T.DIST Google Sheets function

The T.DIST function in Google Sheets is a valuable statistical tool used to calculate the probability of a right-tailed Student’s t-distribution for a specific value, x. This function is particularly useful in hypothesis testing and in scenarios where determining probabilities from sample data is essential.

Syntax

T.DIST(x, degrees_freedom, cumulative)
  • x: The numeric value for which you want the distribution result.
  • degrees_freedom: Specifies the degrees of freedom, typically calculated as the sample size minus one.
  • cumulative: A logical value that determines the form of the function. If TRUE, T.DIST returns the cumulative distribution function; if FALSE, it returns the probability density function.

Example #1

T.DIST(2, 10, TRUE)
This function calculates the cumulative probability of a right-tailed t-distribution for a value of 2 with 10 degrees of freedom.
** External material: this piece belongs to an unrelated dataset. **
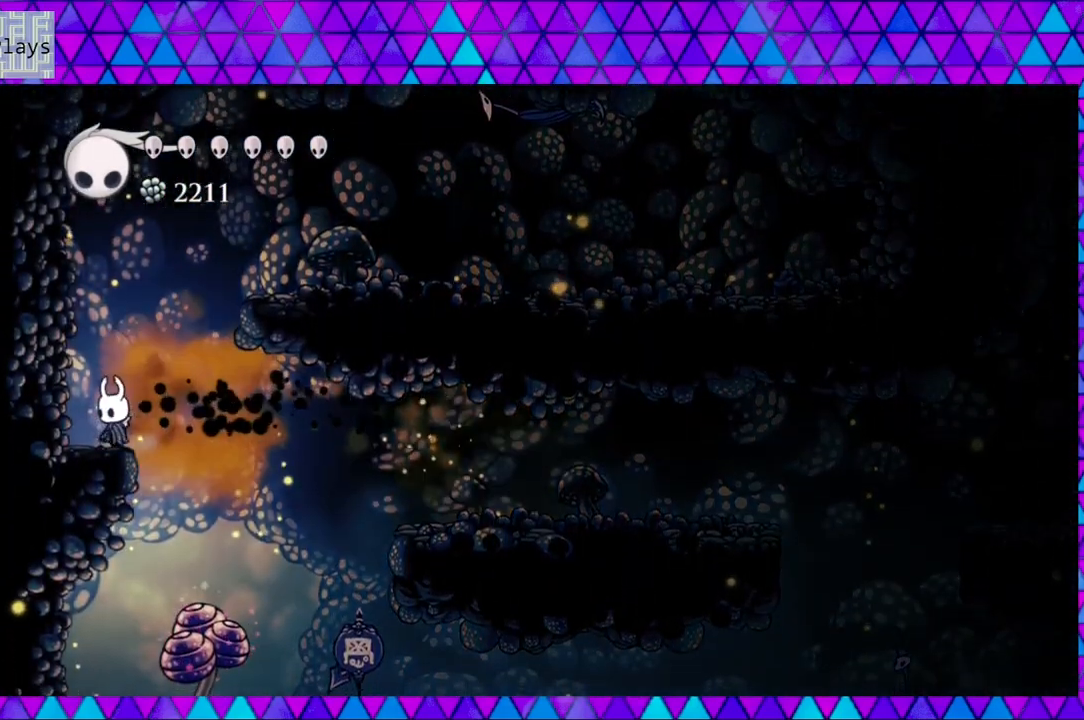
{"buttons": ["B", "DPAD_RIGHT"], "left_stick": "center", "right_stick": "center", "events": [[67, "B", "down"], [100, "DPAD_RIGHT", "down"]]}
The result is approximately 0.941.

Example #2

T.DIST(1.5, 15, FALSE)
Here, the function computes the probability density for a value of 1.5 with 15 degrees of freedom. The result yields about 0.134.

Example #3

T.DIST(0, 20, TRUE)
This instance evaluates the cumulative probability for a value of 0 with 20 degrees of freedom, resulting in exactly 0.5, as it represents the midpoint of the distribution.

Error handling

  • NUM! This error arises when the “degrees_freedom” is not a positive number. Ensure that you’re entering a valid positive integer.
  • VALUE! This error occurs if any of the provided arguments are of the incorrect type, such as providing text instead of a number. Make sure all inputs are numeric.
  • REF! This error is displayed when one of the referenced cells for the parameters is invalid. Check the cell references to ensure they are correct.

Conclusion

In summary, the T.DIST function is an important analytical tool in Google Sheets, facilitating the understanding of t-distributions through its straightforward parameters. It aids researchers and statisticians in analyzing data by providing essential probabilities derived from sample datasets. Proper understanding of its syntax and handling of potential errors can enhance data analysis accuracy and reliability.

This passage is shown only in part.